You view corporate communications as often deceptive because they want to sell a product. I view NIRS communications as deceptive because they often use scary language to sell their point of view. Without their campaign against nuclear power, the organization would cease to exist. Sure, Michael Mariotte may not be a rich guy in a corner office, but he is very definitely a professional anti-nuclear activist who receives his income because of that activity and has for many years. Here is a blurb from the “About NIRS” page from nirs.org:
2008 will mark the 30th anniversary of Nuclear Information and Resource Service (NIRS). We were founded to be the national information and networking center for citizens and environmental activists concerned about nuclear power, radioactive waste, radiation and sustainable energy issues.
We still fulfill that core function, but have expanded both programatically and geographically. We initiate large-scale organizing and public education campaigns on specific issues, such as preventing construction of new reactors, radioactive waste transportation, deregulation of radioactive materials, and more.
Translation – the well-established organization’s raison d’etre is to fight the beneficial use of radioactive materials – especially large scale energy production. Does that pass the unbiased or disinterested observer test?
One more thing – the ability to control and distribute fossil fuels is a huge part of the base supporting the current “establishment”. The money and power that comes from an industry that can provide two rather minor players (both Shell and ExxonMobil have fossil fuel market shares of less than 5%) with a quarterly profit in excess of $11 BILLION is something that people will spend a lot of effort to protect. They will engage in deception campaigns, fight wars, and kill people who get in their way.
Fission power represents a grave threat to the economic elites in the world unless they work very diligently to control information about it and scare people into thinking that it must be either avoided entirely or only used by selected – by the elites – people.
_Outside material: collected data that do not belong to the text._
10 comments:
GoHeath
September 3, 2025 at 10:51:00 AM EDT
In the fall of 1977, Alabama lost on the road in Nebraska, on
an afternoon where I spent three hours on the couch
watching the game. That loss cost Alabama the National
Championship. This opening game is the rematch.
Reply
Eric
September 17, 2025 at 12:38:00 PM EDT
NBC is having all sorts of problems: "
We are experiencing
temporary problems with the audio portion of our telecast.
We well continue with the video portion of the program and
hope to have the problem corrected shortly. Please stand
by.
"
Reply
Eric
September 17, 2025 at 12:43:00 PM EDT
The thing that inspires me to keep fighting to share what I know is that I – an individual with hard won knowledge, a computer, and a bit of time – could fit the fuel required to provide power to a rather large town for a decade into my garage. I could, if allowed, hold enough fuel in my ha
nd to supply as much energy as 30 tanker trucks full of oil. I could carry enough fuel in my backpack to move as much energy to a remote location as a fully loaded supertanker. (As long as I had a buddy to carry the food and water.)
Those kinds of thoughts are incredibly empowering. They are also show how disruptive fission fuel sources can be to the establishment that you and others on TruthDig claim to want to disrupt.